Mom shrugged. “It was better on the model in the catalogue.”

“Well, Honey, you certainly do look Reubenesque these days,” Nancy grinned.

“Reuben who?” I asked suspiciously.

“You know, that famous painter who specialized in fa … er … women of generous proportions.”

“You used to say that I was Victorian, like Kate Winslet in ‘Titanic.’ ” Turning sideways for a different view, I muttered, “I should have brought my Spanx.”

“What’s that?” Mom asked.

“A type of body girdle, Ma,” Nancy explained.

Mother wrinkled her nose. “You don’t need a girdle,” she scoffed.

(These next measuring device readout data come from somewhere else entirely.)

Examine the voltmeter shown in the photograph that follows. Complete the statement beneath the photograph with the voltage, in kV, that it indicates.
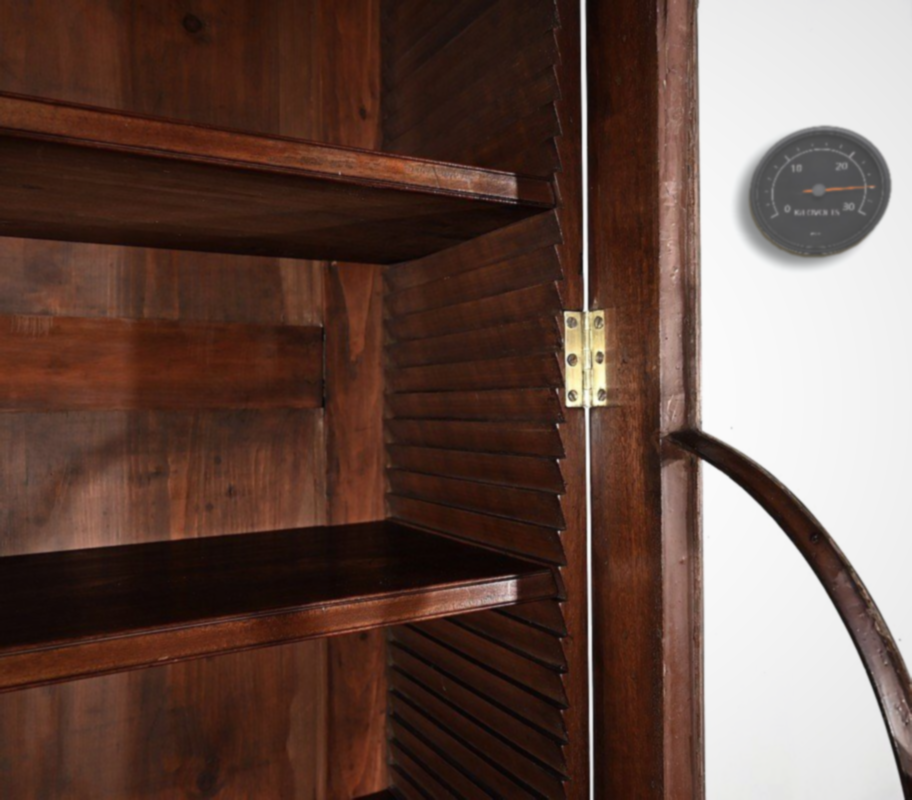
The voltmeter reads 26 kV
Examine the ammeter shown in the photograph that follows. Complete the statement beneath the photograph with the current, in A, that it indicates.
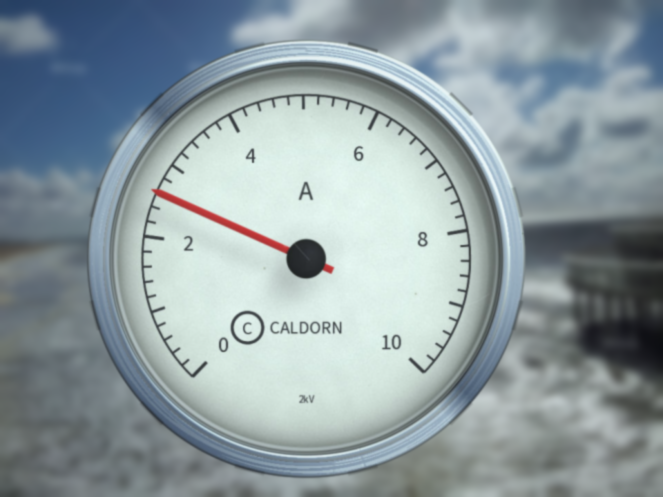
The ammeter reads 2.6 A
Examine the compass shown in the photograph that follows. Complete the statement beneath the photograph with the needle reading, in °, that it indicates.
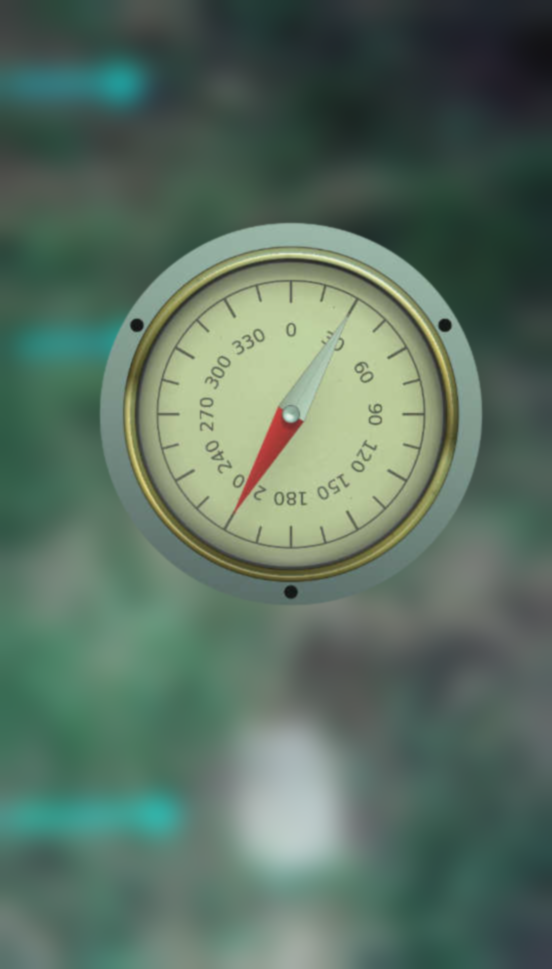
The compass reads 210 °
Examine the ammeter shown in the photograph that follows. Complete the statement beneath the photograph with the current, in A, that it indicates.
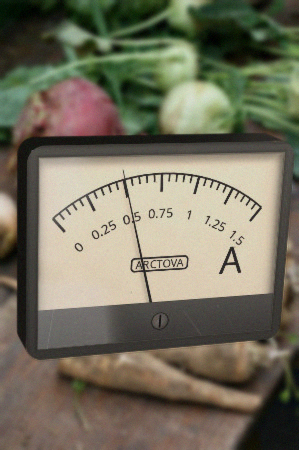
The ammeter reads 0.5 A
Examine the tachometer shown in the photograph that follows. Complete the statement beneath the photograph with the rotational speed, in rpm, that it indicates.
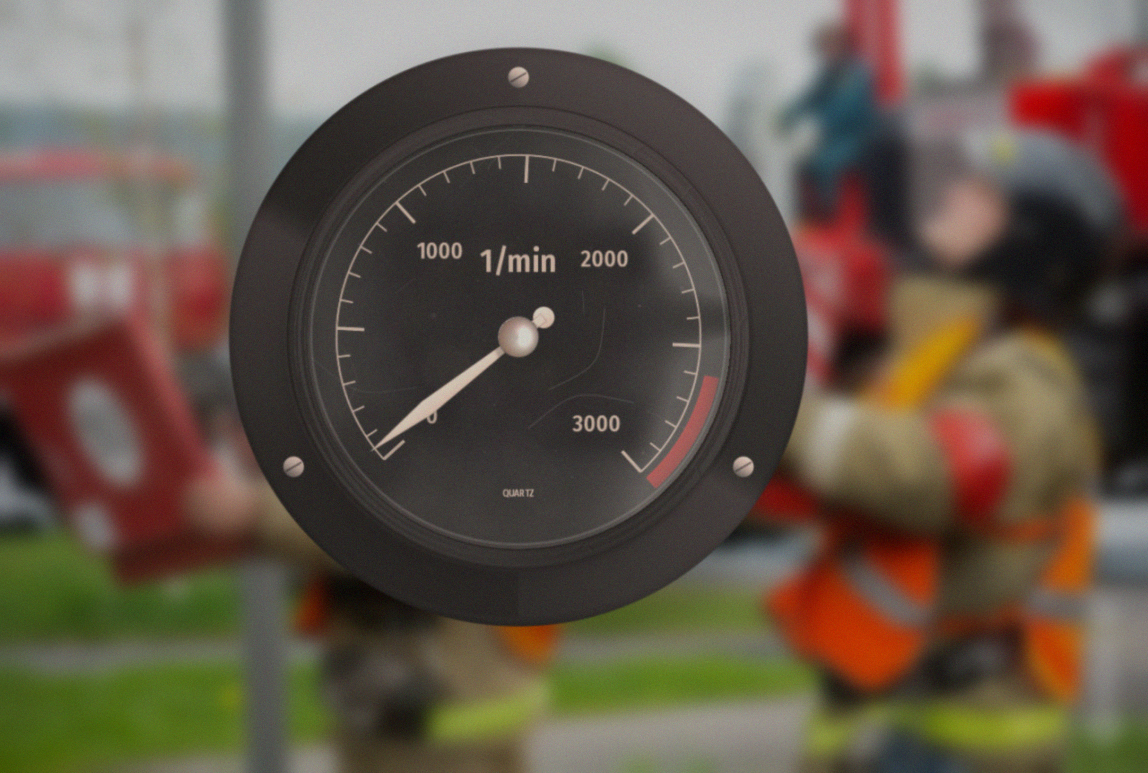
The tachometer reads 50 rpm
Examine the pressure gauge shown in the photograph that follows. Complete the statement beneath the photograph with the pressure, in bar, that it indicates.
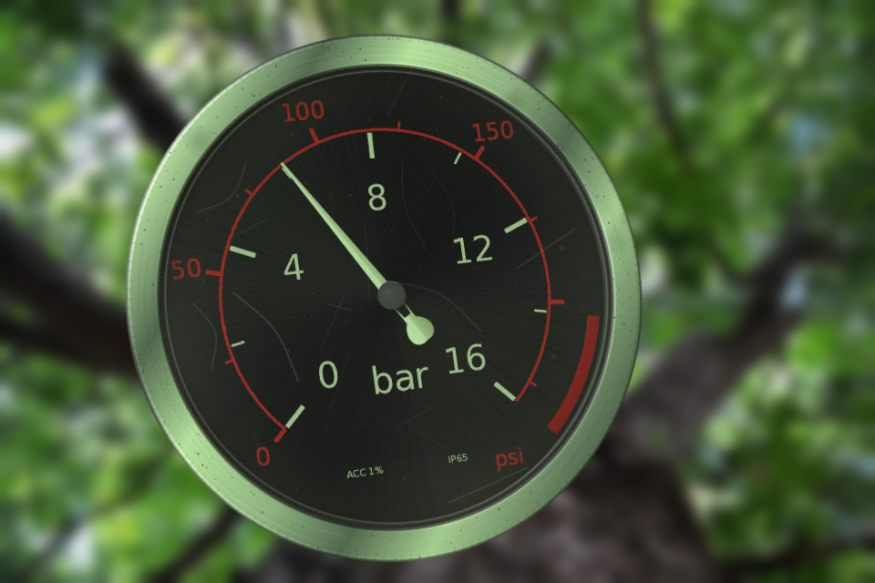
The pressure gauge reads 6 bar
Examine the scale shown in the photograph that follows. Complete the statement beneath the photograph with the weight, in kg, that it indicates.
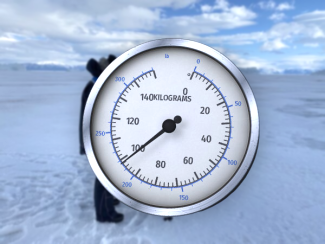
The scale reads 98 kg
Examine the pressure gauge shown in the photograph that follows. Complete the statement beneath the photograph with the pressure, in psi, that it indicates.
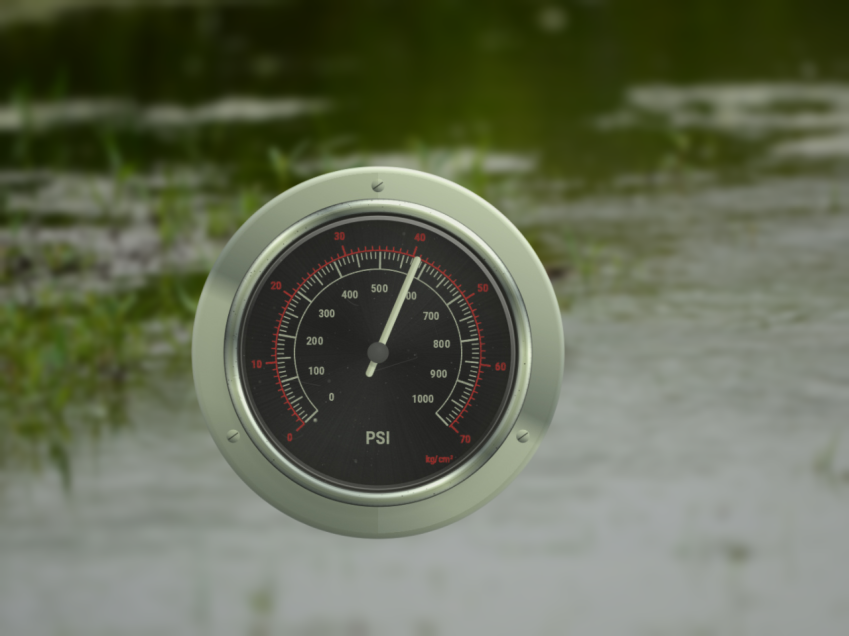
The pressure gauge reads 580 psi
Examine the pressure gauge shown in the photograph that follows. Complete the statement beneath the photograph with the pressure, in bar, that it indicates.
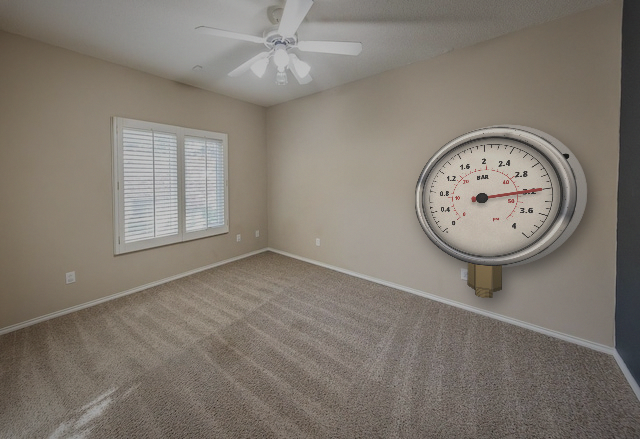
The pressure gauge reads 3.2 bar
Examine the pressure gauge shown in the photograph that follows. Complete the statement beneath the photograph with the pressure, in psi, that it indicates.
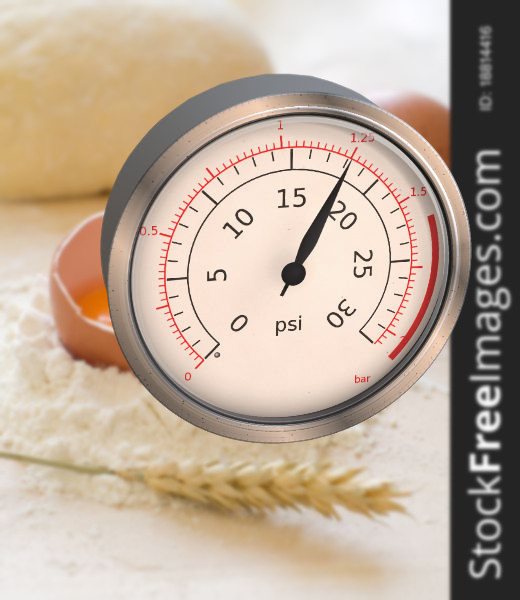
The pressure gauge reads 18 psi
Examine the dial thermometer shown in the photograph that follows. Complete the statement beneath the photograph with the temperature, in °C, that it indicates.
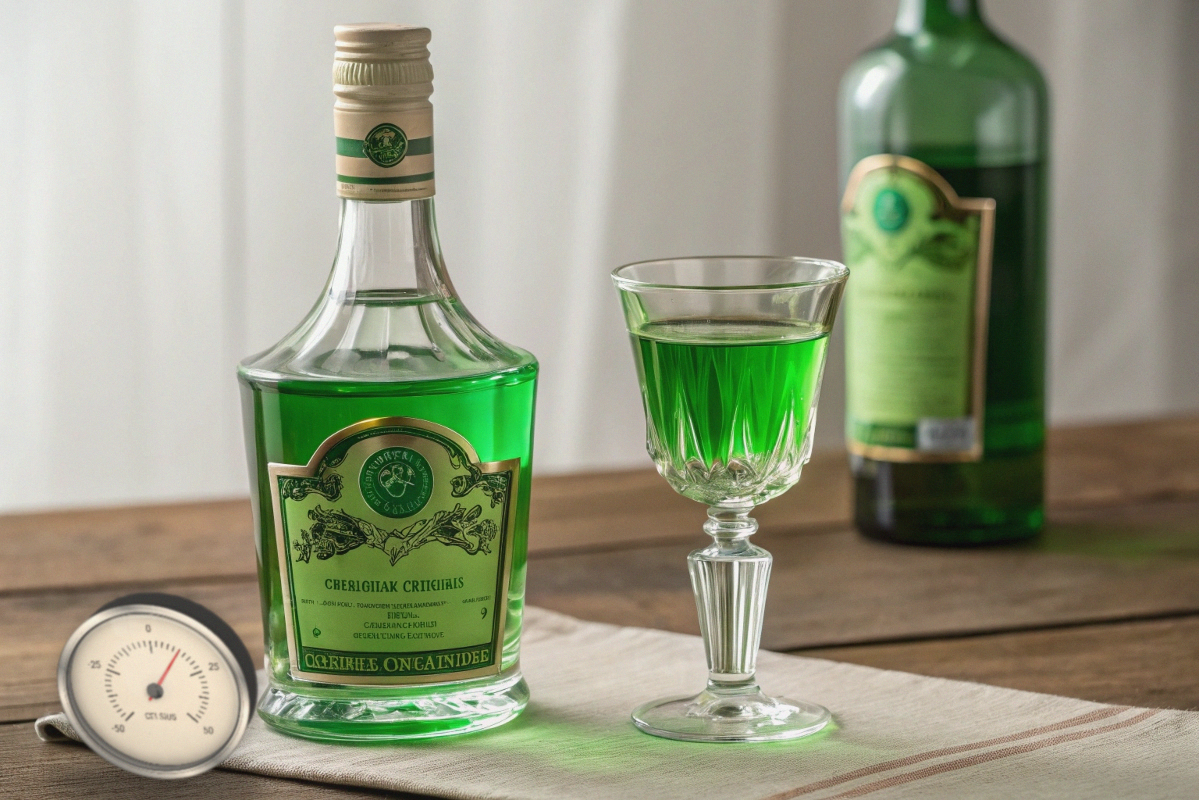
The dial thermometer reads 12.5 °C
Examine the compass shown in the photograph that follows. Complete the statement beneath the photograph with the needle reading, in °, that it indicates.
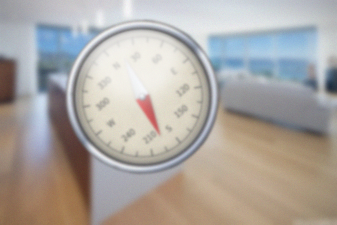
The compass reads 195 °
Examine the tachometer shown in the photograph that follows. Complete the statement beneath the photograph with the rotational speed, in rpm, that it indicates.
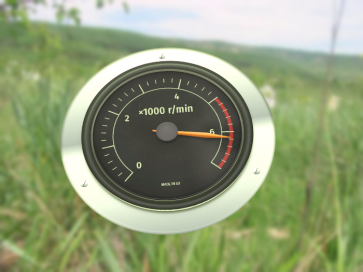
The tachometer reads 6200 rpm
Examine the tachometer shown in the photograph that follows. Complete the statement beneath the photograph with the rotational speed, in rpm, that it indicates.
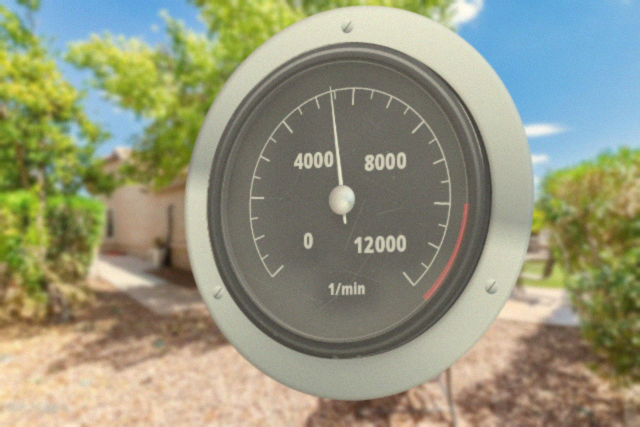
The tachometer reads 5500 rpm
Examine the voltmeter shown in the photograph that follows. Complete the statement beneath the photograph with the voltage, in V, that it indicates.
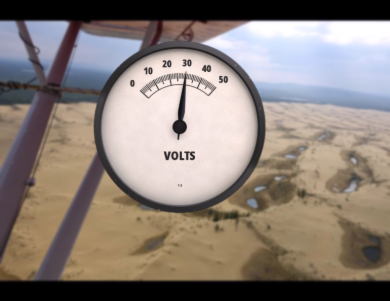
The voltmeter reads 30 V
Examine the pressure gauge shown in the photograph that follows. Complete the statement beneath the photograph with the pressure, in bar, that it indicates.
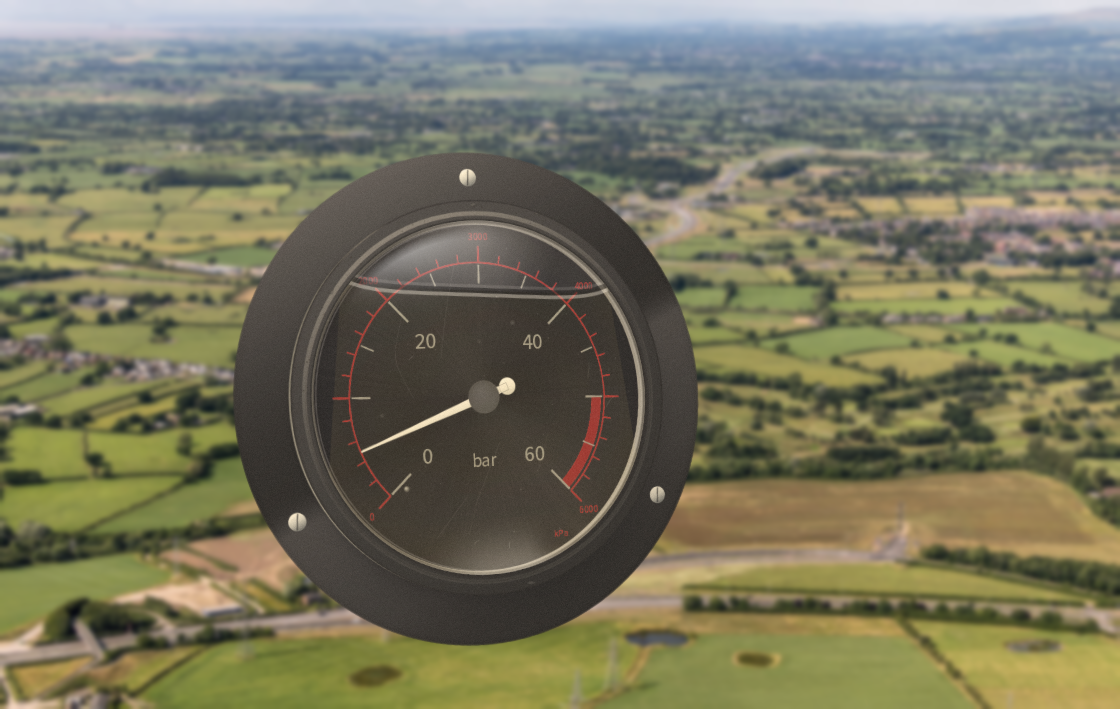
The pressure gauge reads 5 bar
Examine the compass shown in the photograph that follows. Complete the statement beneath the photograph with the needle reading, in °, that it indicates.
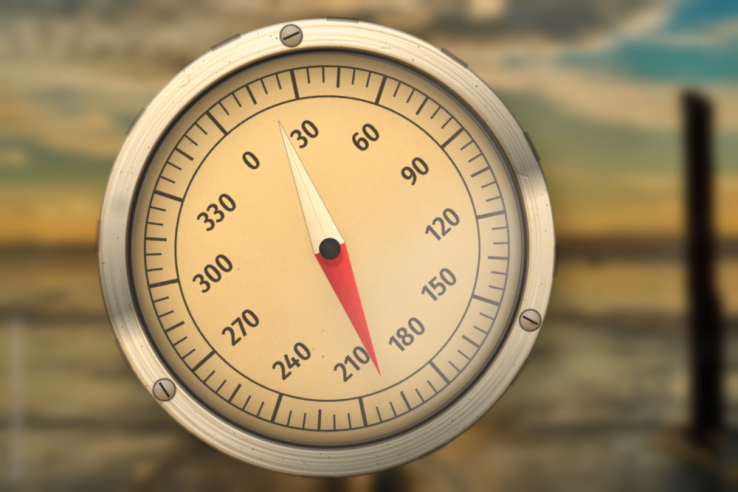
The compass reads 200 °
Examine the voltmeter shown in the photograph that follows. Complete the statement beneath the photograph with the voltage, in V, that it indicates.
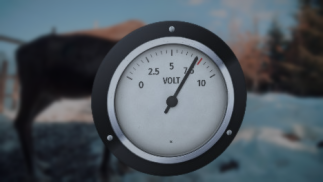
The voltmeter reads 7.5 V
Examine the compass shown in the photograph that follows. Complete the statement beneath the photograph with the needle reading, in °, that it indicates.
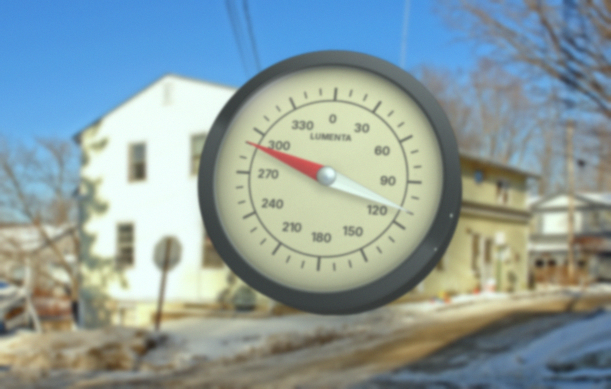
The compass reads 290 °
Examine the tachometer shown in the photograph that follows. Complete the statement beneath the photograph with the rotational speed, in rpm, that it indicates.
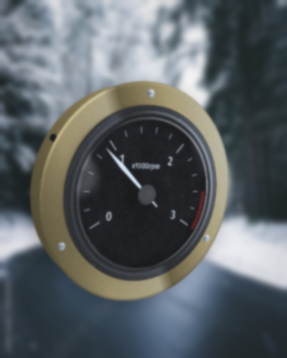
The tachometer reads 900 rpm
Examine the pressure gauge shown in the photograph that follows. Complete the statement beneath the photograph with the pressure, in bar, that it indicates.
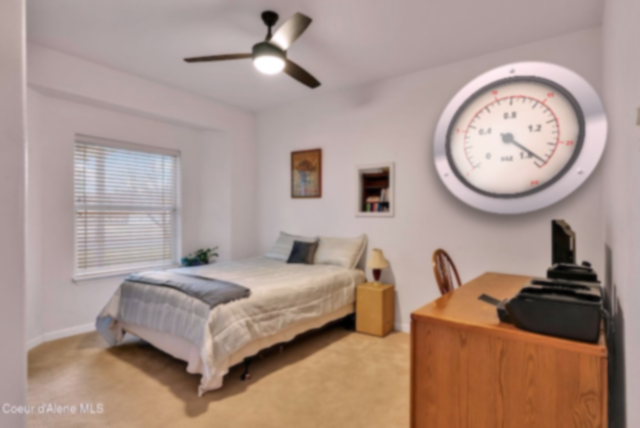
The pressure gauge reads 1.55 bar
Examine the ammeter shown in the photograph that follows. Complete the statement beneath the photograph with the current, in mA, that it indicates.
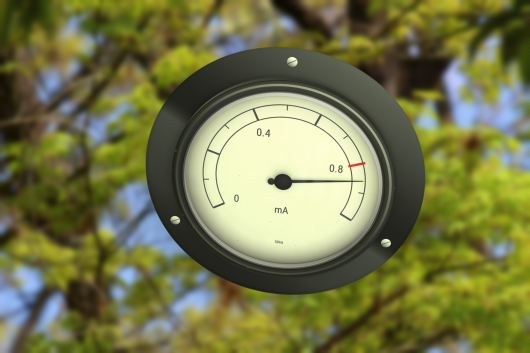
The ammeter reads 0.85 mA
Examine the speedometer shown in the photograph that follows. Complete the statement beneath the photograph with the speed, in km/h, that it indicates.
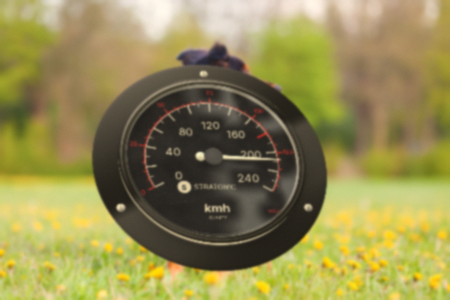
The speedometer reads 210 km/h
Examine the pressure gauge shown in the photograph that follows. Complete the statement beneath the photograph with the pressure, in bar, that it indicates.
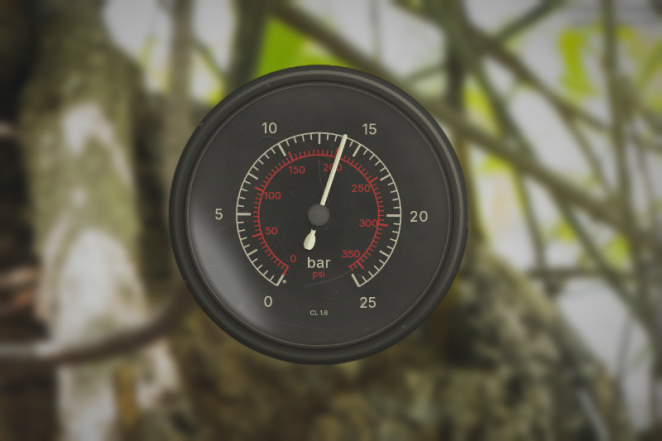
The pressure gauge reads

“That’s right,” I poo-poo’d my sibling. “I’m just full-figured!”

Nancy and I got giddier as Mom continued to sort out her goodies. We mock-shoved each other out of the way while jockeying for mirror space; shrieked “Me first! Me first!” with every new item; pretend-quarreled over who looked better in what; and at one point, collapsed in giggles after an impromptu “Mother likes you best!” routine. In the end, however, my pile of clothing was definitely the largest and no one was surprised. I did feel a little guilty about it, though, until Mom briefly left the room and we heard her unzipping a garment bag in the den. When she returned, she was carrying one of the most mouth-watering garments that I’d EVER seen.

Classically cut in a ’50s style, its blue, purple, and pale gold stripes blended together so subtly that the fabric seemed to shimmer. She handed it to Nancy, saying “I bought this dress for a party. It’s only been worn once.” Nancy carefully stepped into it, buttoned the shiny, faux pearls and then pulled at the belt. As slender as she was, even sucking in her tummy she could barely get it hooked.

“Whoa, Mom!” we exclaimed in stereo. “You must have been so tiny!”

“And, I’d already had two babies by then,” Mom told us, adding with a twinkle in her eye, “Nancy, you look like I USED to.”